O Ronald criou vários projetos, mesmo com todas as dificuldades: campanhas pela acessibilidade nos estádios, projetos para criar oportunidades de estágio para estudantes de jornalismo, projetos de inclusão social de PCD’s e, principalmente e o mais importante, o “Eficientes”. Com o Eficientes, ele queria justamente afastar a ideia de “coitadismo” que a sociedade tem quando o assunto é pessoa com deficiência.
“Os deficientes são tão eficientes como qualquer pessoa e são capazes de coisas espetaculares”.
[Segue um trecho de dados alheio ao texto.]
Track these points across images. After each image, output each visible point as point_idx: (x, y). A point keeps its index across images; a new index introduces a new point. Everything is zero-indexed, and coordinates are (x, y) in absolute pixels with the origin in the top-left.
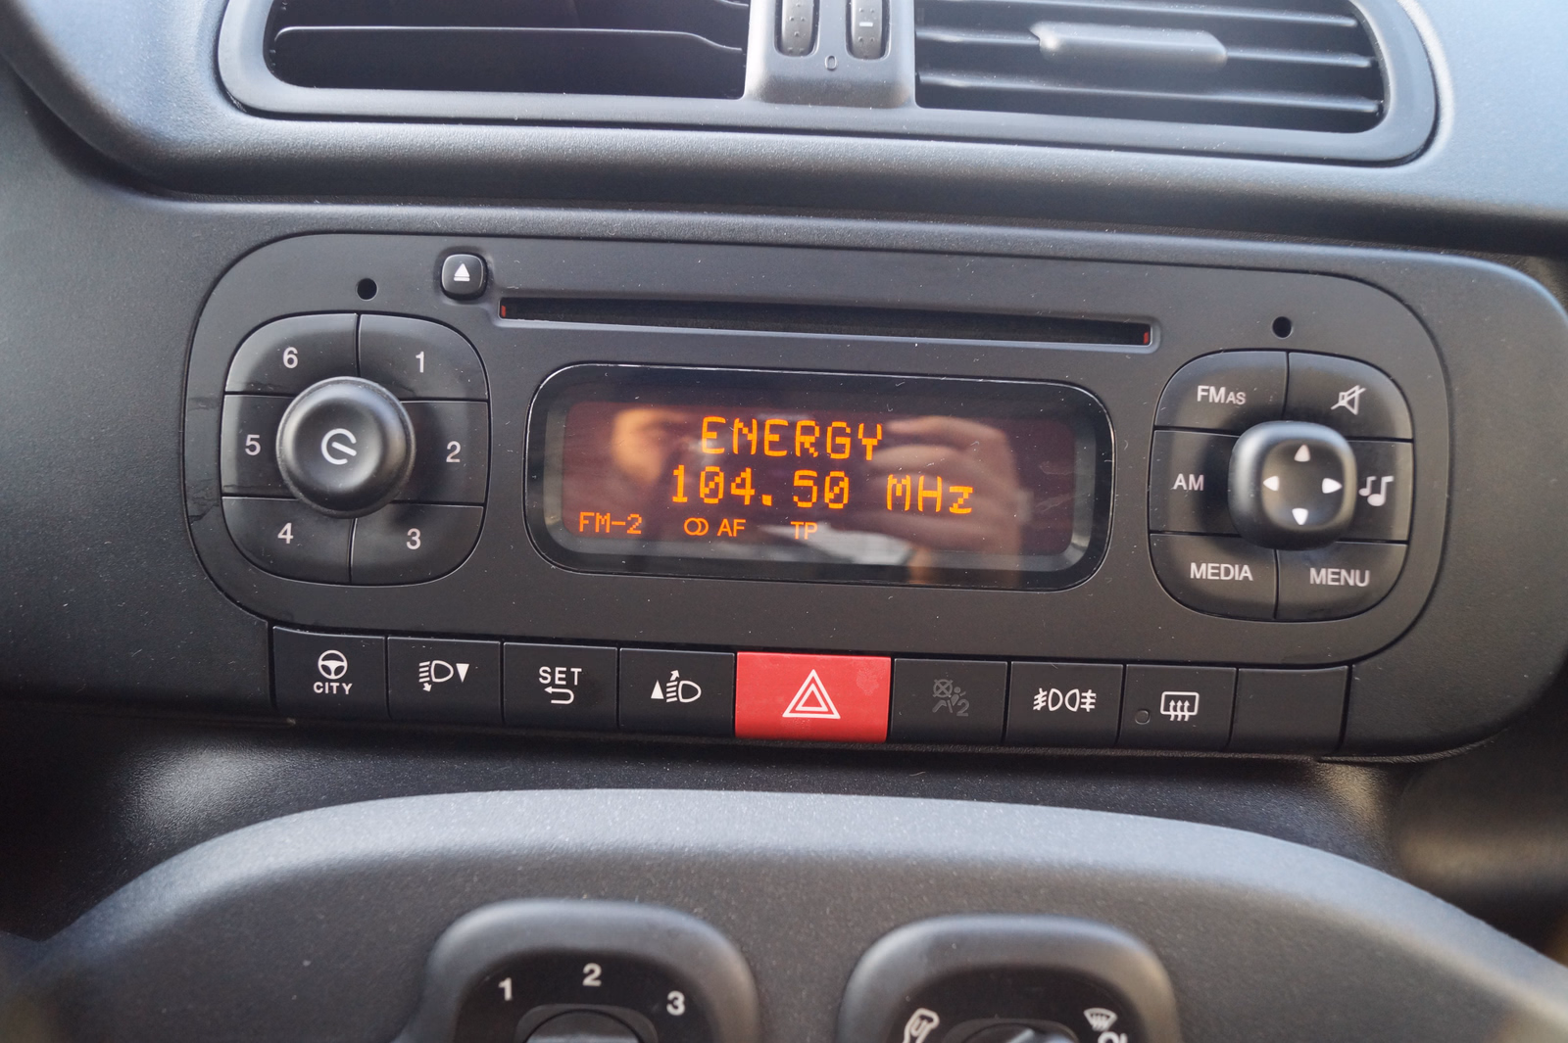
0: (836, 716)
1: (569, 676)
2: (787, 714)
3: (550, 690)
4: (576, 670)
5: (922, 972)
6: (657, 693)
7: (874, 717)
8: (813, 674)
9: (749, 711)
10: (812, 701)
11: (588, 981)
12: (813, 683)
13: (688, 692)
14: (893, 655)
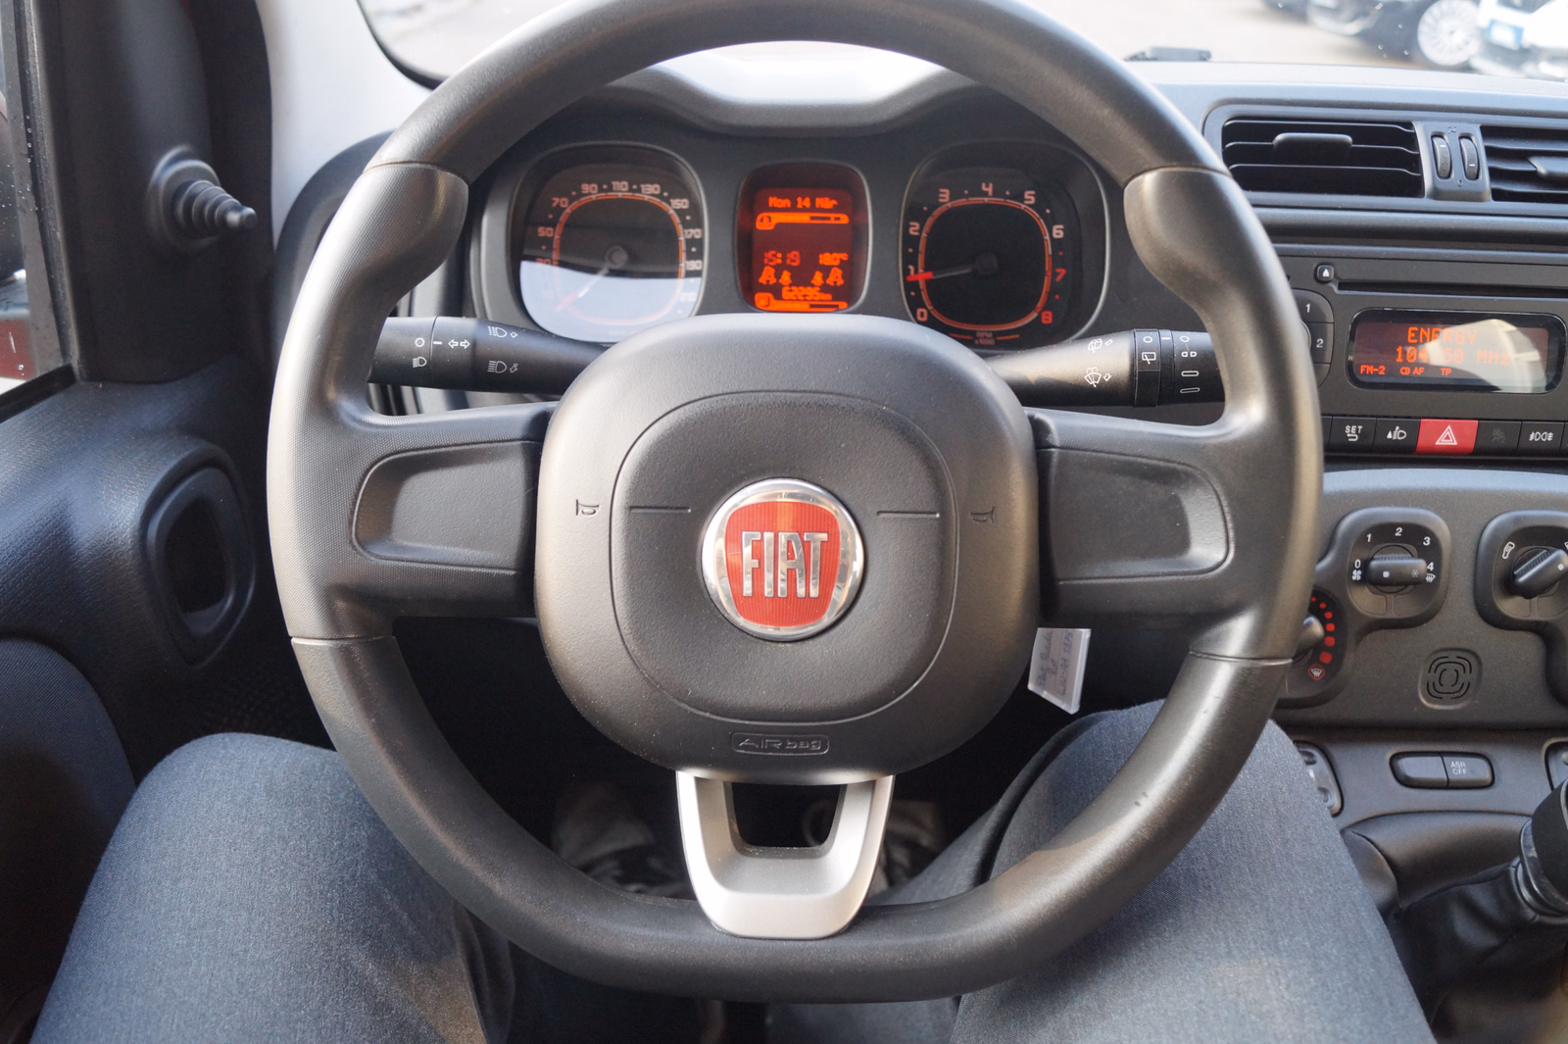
0: (1456, 443)
1: (1357, 429)
2: (1437, 443)
3: (1349, 435)
4: (1360, 427)
5: (1513, 529)
6: (1389, 436)
7: (1470, 444)
8: (1449, 427)
9: (1423, 442)
10: (1448, 438)
11: (1397, 534)
12: (1449, 431)
13: (1402, 435)
14: (1479, 420)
Levar essa mensagem/e fazê-la acontecer de fato na sociedade era a principal missão do Ronald.
Infelizmente, hoje, 28/11/2019, ele partiu. Porém, passou a nós o bastão de levar sua luta e sua missão a todos os lugares. Seu maior chamamento é o fato de que ele, numa cadeira de rodas ou deitado numa cama quando quase já não mais conseguia respirar e as dores o consumiam, nunca deixou de se movimentar para que o mundo fosse mais justo, para que as pessoas dessem mais valor à vida e para que o dEficiente fosse respeitado.
E você aí, que pode se movimentar à vontade, andar, correr, saltar de paraquedas, nadar, respirar fundo e fazer o que quiser? Vai ficar parado? Nós temos um mundo melhor a construir; um mundo sonhado pelo Ronald. Aceita pegar esse bastão e fazer juntos um mundo melhor e mais justo?
Ronald, meu amigo e irmão… descanse em paz junto de Deus. Você é ETERNO!